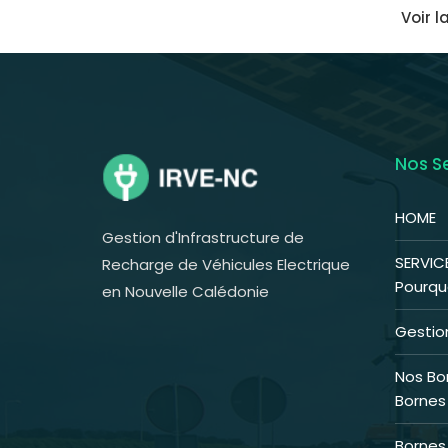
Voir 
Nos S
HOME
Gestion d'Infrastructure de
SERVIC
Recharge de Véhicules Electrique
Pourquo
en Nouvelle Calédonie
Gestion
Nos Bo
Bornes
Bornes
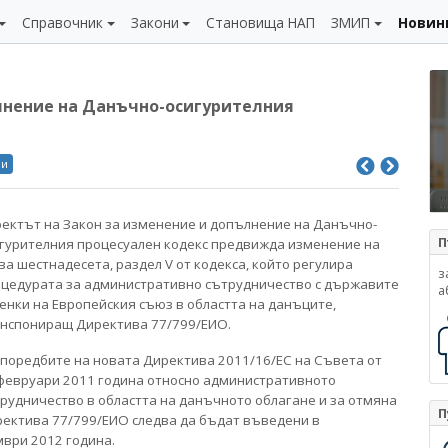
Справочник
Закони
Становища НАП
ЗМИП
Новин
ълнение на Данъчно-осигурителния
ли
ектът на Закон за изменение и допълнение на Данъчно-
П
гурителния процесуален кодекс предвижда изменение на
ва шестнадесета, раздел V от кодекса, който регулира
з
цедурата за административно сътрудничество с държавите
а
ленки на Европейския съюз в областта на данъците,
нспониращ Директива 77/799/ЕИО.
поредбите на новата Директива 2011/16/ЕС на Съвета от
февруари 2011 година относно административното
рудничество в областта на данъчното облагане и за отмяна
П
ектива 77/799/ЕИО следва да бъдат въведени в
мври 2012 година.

+++++

## What is required
The line containing "нспониращ Директива 77/799/ЕИО." marks where to begin; copy it and every later line exactly, through the end of the data.

## Solution for this exercise
нспониращ Директива 77/799/ЕИО.
поредбите на новата Директива 2011/16/ЕС на Съвета от
февруари 2011 година относно административното
рудничество в областта на данъчното облагане и за отмяна
П
ектива 77/799/ЕИО следва да бъдат въведени в
мври 2012 година.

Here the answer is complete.